= Nara Document on Authenticity =

The Nara Document on Authenticity is a document that addresses the need for a broader understanding of cultural diversity and cultural heritage in relation to conservation in order to evaluate the value and authenticity of cultural property more objectively. It was drafted by 45 representatives from 28 countries after their deliberation on the definition and assessment of authenticity during the Nara Conference held in Nara in November 1994.

Such a conference was first suggested by ICOMOS during the 16th meeting of the World Heritage Committee. The Japanese government took up the initiative and organized the Conference jointly with UNESCO, ICCROM and ICOMOS. The experts attending the Conference reached a consensus that "authenticity is an essential element in defining, assessing, and monitoring cultural heritage." They recognized the concept and application of the term "authenticity" actually vary from culture to culture. Therefore, when authenticity is being assessed for a particular cultural heritage, its underlying cultural context should be considered.

Before the Conference had actually started, the countries had only hoped to achieve the widening of the range of attributes that are used to assess the authenticity of cultural properties; particularly for the Government of Japan to legitimize their practice of periodic dismantle, rebuilding, repair and re-assemble of wooden heritage structures. In the end, it had not only produced a broader technical framework for authenticity analysis; but also clarified a number of long-standing delusions that had limited the scope of the application of "authenticity" to assist practical decision-making in heritage conservation field.

==The Document==
The Nara Document is a short document that contains four main sections, they are:

===Preamble===
In this part, it is indicated that the Nara Document stemmed from the Venice Charter of 1964. The Document was intended to build upon it and enlarge its scope to accommodate the rapidly growing number of concerns around and interests in cultural heritage. It is stressed that "the essential contribution made by the consideration of authenticity in conservation practice is to clarify and illuminate the collective memory of humanity."

===Cultural Diversity and Heritage Diversity===
It is recognized that diversity in culture and heritage provide substance to all mankind. Hence such diversity should be advanced as an invaluable aspect of human development. As different cultures have different belief systems and a wide array of tangible and intangible ways to express and transmit them, it is imperative for them to respect each other, especially when one or more values are in conflict. One of the main principles of UNESCO, the universal nature and values of cultural heritage, is also stressed here.

===Values and Authenticity===
When a cultural heritage is being conserved, it is the values that have been bestowed upon by "all its forms and historical periods" that are being conserved. In order to make those values understandable, the heritage itself must be credible.

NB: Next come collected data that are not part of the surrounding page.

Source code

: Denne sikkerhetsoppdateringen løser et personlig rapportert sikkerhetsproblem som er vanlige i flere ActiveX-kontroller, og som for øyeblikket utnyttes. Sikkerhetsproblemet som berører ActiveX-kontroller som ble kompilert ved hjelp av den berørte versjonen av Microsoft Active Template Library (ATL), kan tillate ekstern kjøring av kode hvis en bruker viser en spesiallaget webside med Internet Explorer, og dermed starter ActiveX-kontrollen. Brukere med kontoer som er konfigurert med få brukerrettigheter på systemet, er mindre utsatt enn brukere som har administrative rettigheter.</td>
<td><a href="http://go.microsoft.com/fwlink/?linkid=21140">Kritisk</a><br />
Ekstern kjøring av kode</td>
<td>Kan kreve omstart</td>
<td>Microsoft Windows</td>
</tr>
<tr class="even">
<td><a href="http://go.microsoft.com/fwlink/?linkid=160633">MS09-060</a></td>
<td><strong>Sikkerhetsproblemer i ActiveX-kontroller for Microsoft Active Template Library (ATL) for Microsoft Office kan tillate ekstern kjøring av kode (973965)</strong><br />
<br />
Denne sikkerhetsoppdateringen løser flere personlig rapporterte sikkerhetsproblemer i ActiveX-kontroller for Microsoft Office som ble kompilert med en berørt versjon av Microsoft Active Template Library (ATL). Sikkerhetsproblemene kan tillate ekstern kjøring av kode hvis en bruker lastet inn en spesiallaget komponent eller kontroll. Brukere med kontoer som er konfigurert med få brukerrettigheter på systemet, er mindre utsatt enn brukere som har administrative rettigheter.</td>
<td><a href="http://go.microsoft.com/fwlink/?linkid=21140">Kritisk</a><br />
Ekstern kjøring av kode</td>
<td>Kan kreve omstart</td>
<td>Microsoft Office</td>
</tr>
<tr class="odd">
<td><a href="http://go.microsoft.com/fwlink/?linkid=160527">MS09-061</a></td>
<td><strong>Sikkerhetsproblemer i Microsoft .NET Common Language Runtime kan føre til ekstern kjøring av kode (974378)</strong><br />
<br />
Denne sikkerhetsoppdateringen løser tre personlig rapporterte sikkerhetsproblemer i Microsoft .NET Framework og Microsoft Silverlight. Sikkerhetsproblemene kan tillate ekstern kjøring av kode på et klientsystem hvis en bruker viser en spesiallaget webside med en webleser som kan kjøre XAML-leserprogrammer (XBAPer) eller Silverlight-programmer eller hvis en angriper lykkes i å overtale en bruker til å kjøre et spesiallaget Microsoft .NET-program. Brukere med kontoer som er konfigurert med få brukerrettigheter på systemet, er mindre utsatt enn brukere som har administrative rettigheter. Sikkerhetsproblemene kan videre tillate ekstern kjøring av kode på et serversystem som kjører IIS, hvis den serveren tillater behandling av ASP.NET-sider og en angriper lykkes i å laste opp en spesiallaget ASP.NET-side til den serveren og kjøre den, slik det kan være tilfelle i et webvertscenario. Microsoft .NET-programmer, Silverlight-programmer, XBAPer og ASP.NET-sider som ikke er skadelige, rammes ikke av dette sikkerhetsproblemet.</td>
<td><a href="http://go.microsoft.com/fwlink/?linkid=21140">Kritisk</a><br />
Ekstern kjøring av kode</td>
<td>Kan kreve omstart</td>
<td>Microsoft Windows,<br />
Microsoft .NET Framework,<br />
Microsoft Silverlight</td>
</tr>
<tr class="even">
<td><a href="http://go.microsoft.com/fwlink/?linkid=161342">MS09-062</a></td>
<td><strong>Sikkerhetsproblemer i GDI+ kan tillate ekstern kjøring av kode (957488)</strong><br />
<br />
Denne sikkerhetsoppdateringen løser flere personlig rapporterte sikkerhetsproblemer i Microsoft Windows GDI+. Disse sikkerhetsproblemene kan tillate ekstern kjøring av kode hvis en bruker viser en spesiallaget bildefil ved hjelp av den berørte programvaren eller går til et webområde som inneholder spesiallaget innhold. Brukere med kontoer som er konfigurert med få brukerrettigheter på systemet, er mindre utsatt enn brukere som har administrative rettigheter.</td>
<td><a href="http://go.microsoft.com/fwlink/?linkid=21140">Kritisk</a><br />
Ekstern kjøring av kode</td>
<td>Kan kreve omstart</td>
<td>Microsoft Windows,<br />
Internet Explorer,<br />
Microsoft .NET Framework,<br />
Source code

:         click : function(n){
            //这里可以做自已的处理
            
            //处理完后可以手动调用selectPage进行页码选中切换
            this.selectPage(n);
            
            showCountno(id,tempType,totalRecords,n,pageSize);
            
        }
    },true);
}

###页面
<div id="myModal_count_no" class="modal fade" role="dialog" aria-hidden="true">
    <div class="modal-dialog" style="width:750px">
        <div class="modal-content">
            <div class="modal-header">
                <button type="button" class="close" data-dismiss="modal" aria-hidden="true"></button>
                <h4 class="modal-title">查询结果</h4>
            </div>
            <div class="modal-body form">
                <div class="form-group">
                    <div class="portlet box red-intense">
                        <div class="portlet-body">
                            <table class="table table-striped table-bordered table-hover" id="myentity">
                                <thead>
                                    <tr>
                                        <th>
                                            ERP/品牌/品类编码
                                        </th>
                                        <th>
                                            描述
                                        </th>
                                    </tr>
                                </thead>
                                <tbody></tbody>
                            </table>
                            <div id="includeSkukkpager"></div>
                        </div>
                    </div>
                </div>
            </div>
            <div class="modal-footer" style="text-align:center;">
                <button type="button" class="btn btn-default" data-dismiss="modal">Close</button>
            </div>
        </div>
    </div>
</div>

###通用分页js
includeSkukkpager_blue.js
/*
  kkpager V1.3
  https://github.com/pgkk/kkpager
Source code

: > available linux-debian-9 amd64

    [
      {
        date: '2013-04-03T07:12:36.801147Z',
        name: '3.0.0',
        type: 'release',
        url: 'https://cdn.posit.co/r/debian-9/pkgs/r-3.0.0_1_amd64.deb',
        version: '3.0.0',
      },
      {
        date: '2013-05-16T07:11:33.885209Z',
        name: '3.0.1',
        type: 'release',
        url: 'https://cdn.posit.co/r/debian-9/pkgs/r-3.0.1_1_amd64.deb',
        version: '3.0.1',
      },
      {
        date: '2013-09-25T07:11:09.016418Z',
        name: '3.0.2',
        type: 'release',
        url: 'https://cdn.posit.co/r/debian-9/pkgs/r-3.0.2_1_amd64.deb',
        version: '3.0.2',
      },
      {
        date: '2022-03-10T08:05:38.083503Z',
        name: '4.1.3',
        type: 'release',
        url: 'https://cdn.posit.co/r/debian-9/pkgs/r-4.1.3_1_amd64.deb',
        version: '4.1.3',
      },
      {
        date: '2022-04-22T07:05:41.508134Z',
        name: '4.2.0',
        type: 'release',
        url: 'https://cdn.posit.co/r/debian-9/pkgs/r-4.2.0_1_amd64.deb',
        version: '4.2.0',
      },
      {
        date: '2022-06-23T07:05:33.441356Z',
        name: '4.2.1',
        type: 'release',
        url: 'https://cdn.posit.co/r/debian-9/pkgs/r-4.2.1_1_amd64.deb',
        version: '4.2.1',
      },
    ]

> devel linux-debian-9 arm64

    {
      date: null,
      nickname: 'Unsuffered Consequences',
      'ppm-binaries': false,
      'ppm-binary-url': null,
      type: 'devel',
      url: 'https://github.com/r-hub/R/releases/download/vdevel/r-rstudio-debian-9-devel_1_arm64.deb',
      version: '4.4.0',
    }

Apart from letting ordinary people understand heritage, ensuring the authenticity of cultural heritage is also instrumental for scholarly studies, in "conservation and restoration planning," and in the inscription procedures of heritage sites on the World Heritage List.

Because the notion of what constitute values and credibility vary from culture to culture, it is of utmost importance that cultural heritage must be judged and evaluated according to the respective cultures they belong. A wide range of sources of information is encouraged to be looked-into when judging a cultural heritage's authenticity, such as design, materials and functions. They can in turn shed lights on different dimensions of the cultural heritage, like historic and social.

===Appendixes===
In the two appendixes of the Document, suggestions made on follow-up actions are documented. For example, to facilitate more international cooperation and dialogue, raising public's awareness towards the topic. The definitions of the term "conservation" and "information sources" are also given here.

(for details please refer to the original document by following the link under the "External Links" section)

==Evolution of Authenticity in Cultural Heritage==
The word "authenticity" first appearance in an international conservation-related document is in the Venice Charter. It states that reconstruction of heritage sites is not allowed while only the reassembly of the originals is permissible. Even in the early versions of the World Heritage Convention's Operational Guidelines, it was stated that 'cultural properties must "meet the test of authenticity in design, materials, worksmanship, and setting"'.

At the Nara Conference, the concept of "progressive authenticities", which means the layers of history that a cultural property has acquired through time are being considered authentic attributes of that cultural property; has been confirmed. A short sentence written by David Lowenthal is precise and clear in describing this concept. It goes as '"Authenticity is in practice never absolute, always relative."'

In 2025, the Gunma Declaration on Heritage Ecosystems was adopted in Japan to mark the 30th anniversary of the Nara Document. The declaration seeks to further develop the concept of authenticity by linking tangible and intangible heritage, nature and culture, local and global perspectives, and human and more-than-human relationships. It also explicitly refers to Indigenous Peoples and the United Nations Declaration on the Rights of Indigenous Peoples in relation to World Heritage authenticity. A 2026 peer-reviewed commentary described the declaration as a significant development while also raising concerns about Indigenous participation and implementation.